Cortar a compra de terras
No entanto, após 21 meses de trabalho e múltiplas sessões, Naveillán optou por não aprovar o relatório final. A razão principal, segundo ele, foi a inclusão de um parágrafo de última hora que propunha que o novo sistema de reparação contemplasse cerca de 200 mil hectares para disponibilizar em favor de comunidades indígenas. “Para mim, esse ponto era uma linha vermelha. Sempre fui claro desde o início: aqui é preciso cortar a compra de terras. Entendo que, enquanto a atual lei indígena não for reformada, essa prática deve continuar, mas não podia aceitar que o novo sistema perpetuasse essa lógica”, afirmou com firmeza.
O líder reconheceu que o trabalho dentro da comissão envolveu negociações complexas, muitas vezes intensas, e que, embora houvesse avanços em certos temas, em outros não se alcançou consenso. “Negociamos muito, com muita intensidade. O parágrafo foi modificado, mudaram sinônimos, mas o sentido continuava o mesmo. E eu sabia qual era a intenção por trás disso”, sustentou.
Questionado sobre se esse foi o único ponto de discordância, Naveillán foi claro: não. Ele também expressou preocupação com a ambiguidade do texto final, o que — segundo ele — pode dar margem a interpretações que gerem novos conflitos, como ocorreu com a atual Lei Indígena. “Não queria cometer os mesmos erros. A ambiguidade nos trouxe problemas por 30 anos. Precisamos de normas claras, que não deixem espaço para duplas interpretações”, destacou.
Outro tema que lhe causou ressalvas foi o reconhecimento constitucional dos povos indígenas e a possibilidade de estabelecer autogoverno para as comunidades. “Concordo muito em dar mais liberdade para que as comunidades possam se desenvolver, inclusive com fins comerciais.

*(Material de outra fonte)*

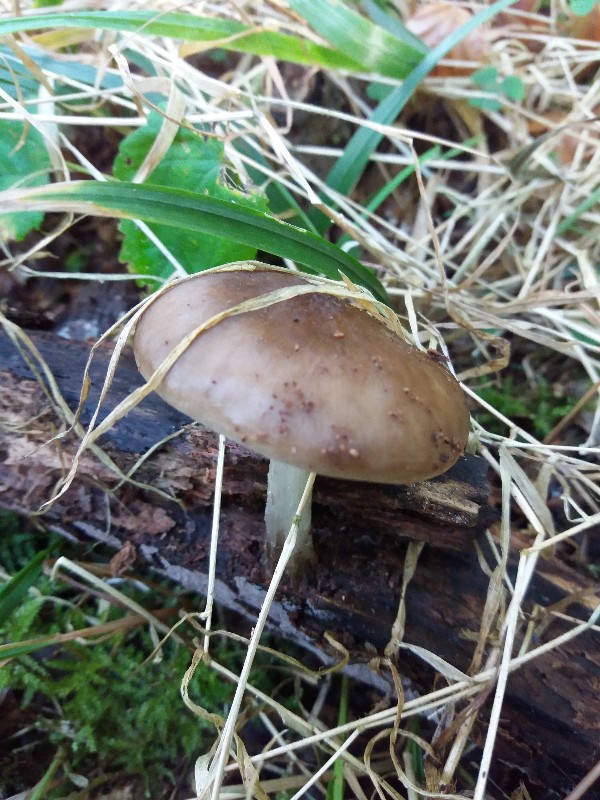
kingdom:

Mas não em conceder autogoverno ou reconhecer direitos coletivos na Constituição. São temas que já foram votados e rejeitados democraticamente. Me incomodava que insistissem nisso novamente”, alertou.
Processo no seu limite
Sobre o ambiente dentro da comissão e a possibilidade de estender os prazos para alcançar um consenso, Naveillán mostrou-se cético. “Acredito que o processo chegou ao seu limite. Foi uma negociação de quase dois anos, e emocional e psicologicamente isso desgasta. Em algum momento, o chiclete não estica mais. As posições estavam claras, e eu não via condições reais para prolongar o trabalho da comissão”, concluiu.
Apesar das diferenças que o levaram a se distanciar do relatório final, Sebastián Naveillán valorizou a experiência e o esforço dos diversos atores que participaram do processo. “Havia vontade de muitos em construir algo melhor, e isso precisa ser reconhecido. Mas também é preciso ser coerente com os princípios que se defende”, finalizou.